* Jajak Pendapat
Endang Suprapti
Perjalanan Badan Penyelenggara Jaminan Sosial Kesehatan memasuki tahun kedua sejak diluncurkan. BPJS Kesehatan mulai beroperasi pada 1 Januari 2014 sebagai transformasi PT Asuransi Kesehatan Indonesia (Persero) dalam memberi jaminan kesehatan. Peserta BPJS adalah peserta PT Askes Indonesia, PT Jamsostek, program Jaminan Kesehatan Masyarakat, program Penerima Bantuan Iuran, dan peserta mandiri.
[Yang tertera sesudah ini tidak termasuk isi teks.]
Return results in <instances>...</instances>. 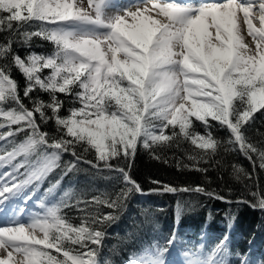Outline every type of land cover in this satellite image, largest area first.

Komposisi opini peserta BPJS juga tecermin dari jajak pendapat Kompas. Dari 592 responden jajak pendapat Litbang Kompas di 12 kota, 53,5 persen telah mengikuti BPJS Kesehatan. Komposisinya, lebih dari 60 persen pegawai negeri sipil dan pensiunan.
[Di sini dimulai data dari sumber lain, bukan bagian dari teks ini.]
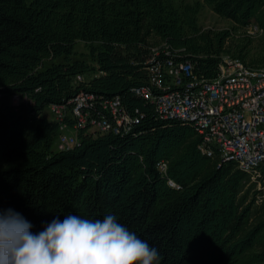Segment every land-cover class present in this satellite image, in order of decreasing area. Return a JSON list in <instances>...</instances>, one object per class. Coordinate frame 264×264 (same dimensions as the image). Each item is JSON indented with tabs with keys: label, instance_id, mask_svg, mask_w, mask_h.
Returning a JSON list of instances; mask_svg holds the SVG:
<instances>
[{
	"label": "trees",
	"instance_id": "trees-1",
	"mask_svg": "<svg viewBox=\"0 0 264 264\" xmlns=\"http://www.w3.org/2000/svg\"><path fill=\"white\" fill-rule=\"evenodd\" d=\"M237 26L264 30V0H200ZM198 3L174 0H0V208L39 233L56 216L111 214L159 252L154 264H264V199L233 163L197 149L192 125L157 118L131 90L146 84L150 36L184 49L196 75L212 79L227 32L199 33ZM82 42L94 62L75 58ZM94 74L73 84L76 75ZM80 91L120 97L144 118L129 136L90 137L53 150L51 106ZM14 94L32 105L11 106ZM167 164L166 176L157 169ZM264 177V169H263ZM179 188H171L167 180Z\"/></svg>",
	"mask_w": 264,
	"mask_h": 264
},
{
	"label": "built area",
	"instance_id": "built-area-1",
	"mask_svg": "<svg viewBox=\"0 0 264 264\" xmlns=\"http://www.w3.org/2000/svg\"><path fill=\"white\" fill-rule=\"evenodd\" d=\"M184 52L170 48L165 42L151 46L144 63L147 82L131 92L153 106L158 119L192 125L200 138L198 151L207 158H216L218 164L233 163L246 173L256 184L255 203H261L264 199V66L221 59L216 75L205 79L194 73L193 64ZM88 80L84 75H76L73 84ZM10 104L32 105L33 100L27 95L14 94ZM50 109L58 122L55 152L79 146V131L94 138L133 135L144 118L138 108H128L118 96L103 98L85 91ZM157 169L166 176L165 162H159ZM167 185L179 188L169 179Z\"/></svg>",
	"mask_w": 264,
	"mask_h": 264
},
{
	"label": "clouds",
	"instance_id": "clouds-1",
	"mask_svg": "<svg viewBox=\"0 0 264 264\" xmlns=\"http://www.w3.org/2000/svg\"><path fill=\"white\" fill-rule=\"evenodd\" d=\"M13 209L0 208V264H154L159 252L117 222L56 216L42 231Z\"/></svg>",
	"mask_w": 264,
	"mask_h": 264
},
{
	"label": "rangeland",
	"instance_id": "rangeland-1",
	"mask_svg": "<svg viewBox=\"0 0 264 264\" xmlns=\"http://www.w3.org/2000/svg\"><path fill=\"white\" fill-rule=\"evenodd\" d=\"M196 3L200 5L196 15V27L199 29V33H228L223 53L221 54L222 60L239 59L247 65L264 66V30L260 28L256 20H253L246 27H241L225 18L217 16L213 13L210 6L202 3L200 0H174L176 7ZM256 29L262 30V32L259 33ZM149 42L152 46H160L163 43L160 38L154 35L150 36ZM74 57L88 61L90 66L95 65L82 42H77ZM94 74L96 75V73L86 74L84 77L87 80L91 76H94ZM263 183L264 179L262 180V185H264Z\"/></svg>",
	"mask_w": 264,
	"mask_h": 264
}]
</instances>
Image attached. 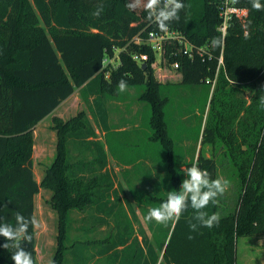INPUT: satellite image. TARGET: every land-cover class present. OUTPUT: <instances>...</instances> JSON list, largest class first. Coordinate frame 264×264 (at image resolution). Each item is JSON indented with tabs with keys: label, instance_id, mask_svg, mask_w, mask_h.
Segmentation results:
<instances>
[{
	"label": "trees",
	"instance_id": "1",
	"mask_svg": "<svg viewBox=\"0 0 264 264\" xmlns=\"http://www.w3.org/2000/svg\"><path fill=\"white\" fill-rule=\"evenodd\" d=\"M222 1L181 0L184 8L179 21L168 24L203 47L206 53L202 57L183 55L177 43L168 44L165 51L169 65L179 62L183 84L202 85L206 100L211 91L205 122L199 128L201 148L196 163L213 179L223 177L230 182L218 203L205 209L220 215L219 225L190 231L193 210L189 208L175 224L158 223L156 244L148 237L133 236L126 210L131 205L129 196L121 185L114 188L104 143L84 119L80 127L65 134V141L88 147L93 159L71 161L68 151L65 156L61 153L45 181L63 171L65 181L95 183L80 202L65 201L66 191L59 185V200L66 202L58 206L63 220H67L66 208L76 206L85 214L84 224L110 225L114 216L116 228L105 241L74 239L69 246L64 243L63 256L71 255L73 264H237L238 238L264 234V107L259 104L264 86V11L252 9L249 0H231L247 9V14L235 17L223 46L213 48L211 39L222 37ZM260 2L264 4V0ZM101 5L103 11L93 16ZM150 30L161 29L148 19L144 6L137 11L130 0H0V217L11 224H15L17 211L35 218L39 183L33 170V128L80 88L84 96L93 97L96 124L103 132H111L106 88L118 85L121 79L128 86H146L143 96L152 107L150 139L158 141L166 152L160 169L164 180H153L157 192H150L140 205L157 207L168 191L179 190L185 176L176 163L166 120L169 98L155 101L162 88L154 81L155 53L146 42L133 40L137 36L145 40ZM116 50L120 63L104 65V58L114 56ZM222 51L224 63L217 72ZM134 53H148L149 60L139 64L132 58ZM208 79H215L213 89ZM149 91L156 97L147 94ZM206 145L211 149L209 156L204 152ZM144 159L151 158L145 155ZM29 232L32 240L23 246L36 264L35 227ZM3 243L0 237V245ZM12 252L0 247V264H14Z\"/></svg>",
	"mask_w": 264,
	"mask_h": 264
},
{
	"label": "rangeland",
	"instance_id": "2",
	"mask_svg": "<svg viewBox=\"0 0 264 264\" xmlns=\"http://www.w3.org/2000/svg\"><path fill=\"white\" fill-rule=\"evenodd\" d=\"M130 1L137 11L146 3V0ZM153 66L154 81L162 87L155 101L161 103V97L169 98L165 108L166 120L174 141L176 163L182 169L191 167V163L196 162L201 148L199 128L205 122L211 91H208L209 96L206 100L207 91L202 85L183 84L181 72L172 69L171 66L166 67L157 62ZM66 73H69L67 69ZM106 91L111 132H103L96 124V118L93 115V97L84 96L80 88H77L55 111L33 128L31 133L33 170L34 177L39 183L34 211L37 221L35 226L36 264H73L71 255L63 256L64 243L69 246L74 239L105 241L114 234L116 228L114 216L110 218V225L84 224L83 215L85 214L76 206L66 208L67 220L66 222L63 220L59 207L65 206L67 200L75 199L80 202L84 194L96 186L95 183L65 181L62 179L63 171L59 172L61 176L50 175V182L45 181L48 169L59 163L58 157L61 153L65 156L68 151L71 161L93 159L88 147L78 146L71 139L65 141V134L71 129L80 127L84 119H87L95 128L97 139L104 143L108 155L107 168L113 177L114 188L121 185L129 196L131 205L130 209L126 210L133 225V236H138L139 239L148 237L154 244L160 236L158 223L145 219L148 210L153 208L152 204L140 205L141 202L147 201L144 197L150 192H157L158 189H155L153 180H164L165 173L160 169L166 159V152L162 145L150 139L153 133L150 124L152 107L151 102L143 96L146 86L131 85L127 87V91L120 92L118 85L110 84ZM150 93L151 91L147 94L156 97ZM147 94L146 96H149ZM202 109H205L204 114ZM204 149L206 156L211 155L210 146L206 145ZM145 155L152 160H145ZM60 184L66 191L65 201L59 200L57 188ZM89 250L93 251L94 248ZM237 253V264H264V234L238 238Z\"/></svg>",
	"mask_w": 264,
	"mask_h": 264
},
{
	"label": "clouds",
	"instance_id": "3",
	"mask_svg": "<svg viewBox=\"0 0 264 264\" xmlns=\"http://www.w3.org/2000/svg\"><path fill=\"white\" fill-rule=\"evenodd\" d=\"M249 3L252 9L264 11V4L260 0H249ZM144 7L148 19L164 30L170 22L179 21L184 4L181 0H146ZM102 11L101 5L93 12V16L98 17ZM210 43L213 48L222 47L223 38L214 36ZM127 87L126 80L118 81L120 92L127 91ZM260 93L259 104L264 107V86L261 87ZM183 173L185 179L182 180L179 190L168 191L167 198L159 206L150 208L145 219L165 225L169 222L175 224L179 222L184 212L191 208L193 216L188 221L190 231H198L201 227L218 226L220 215L218 213L209 214L205 209L210 204L218 203V198L225 194L230 182L223 177L213 179L210 172L199 167L196 162L191 163V167H184ZM14 218L15 224H11L0 217V237L5 240L0 247L5 250L13 249L10 258L14 264H33L31 253L23 245L31 242L32 235L29 229L37 226V221L34 217H25L19 211L15 213ZM188 238L193 237L189 235Z\"/></svg>",
	"mask_w": 264,
	"mask_h": 264
},
{
	"label": "built area",
	"instance_id": "4",
	"mask_svg": "<svg viewBox=\"0 0 264 264\" xmlns=\"http://www.w3.org/2000/svg\"><path fill=\"white\" fill-rule=\"evenodd\" d=\"M246 14H247V9L235 5L234 2H232L231 0L222 1V3L220 4V11H219V16L221 18V24L219 30L221 31L223 42L228 33V28L231 22L233 21V19L235 17H244ZM133 40H135L138 43L144 41L152 48V50L155 53V60L153 61L152 66L157 62L159 65H165L166 67L171 66L172 69L174 70H178L180 66L178 61L172 62L169 65L168 59L165 57L166 46L168 44L177 43L179 46V51L183 55L188 56L189 58H195L198 56L202 57L206 53L203 47L194 45V43L186 39V37L179 30L171 29L169 28V26H167L166 29L160 31L150 30L145 40H143L139 36L135 37ZM118 51L119 50H116L114 56L112 57L109 56L105 57L104 65H107L109 63L113 65L119 64L120 58L118 55ZM132 58L135 61H137L139 64H146V61L149 60V54L134 53L132 55ZM223 63H224V56L222 51L218 58L217 72L220 66L223 65ZM207 81L212 82V89H213L215 84V79L212 81L208 79Z\"/></svg>",
	"mask_w": 264,
	"mask_h": 264
},
{
	"label": "crops",
	"instance_id": "5",
	"mask_svg": "<svg viewBox=\"0 0 264 264\" xmlns=\"http://www.w3.org/2000/svg\"><path fill=\"white\" fill-rule=\"evenodd\" d=\"M55 111V110H54ZM84 216V215H83Z\"/></svg>",
	"mask_w": 264,
	"mask_h": 264
},
{
	"label": "water",
	"instance_id": "6",
	"mask_svg": "<svg viewBox=\"0 0 264 264\" xmlns=\"http://www.w3.org/2000/svg\"><path fill=\"white\" fill-rule=\"evenodd\" d=\"M145 65V64H144Z\"/></svg>",
	"mask_w": 264,
	"mask_h": 264
}]
</instances>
Namun, dari 317 responden yang menjadi peserta program JKN BPJS Kesehatan, hanya 39,1 persen yang menyatakan puas terhadap layanan BPJS. Sebanyak 42,9 persen responden pengguna layanan BPJS Kesehatan masih menyatakan tidak puas. Ketidakpuasan tersebut berdasarkan pada pengalaman mereka dalam berbagai hal, mulai dari kerumitan prosedur untuk mendapatkan layanan sejak pendaftaran keanggotaan hingga saat pemeriksaan.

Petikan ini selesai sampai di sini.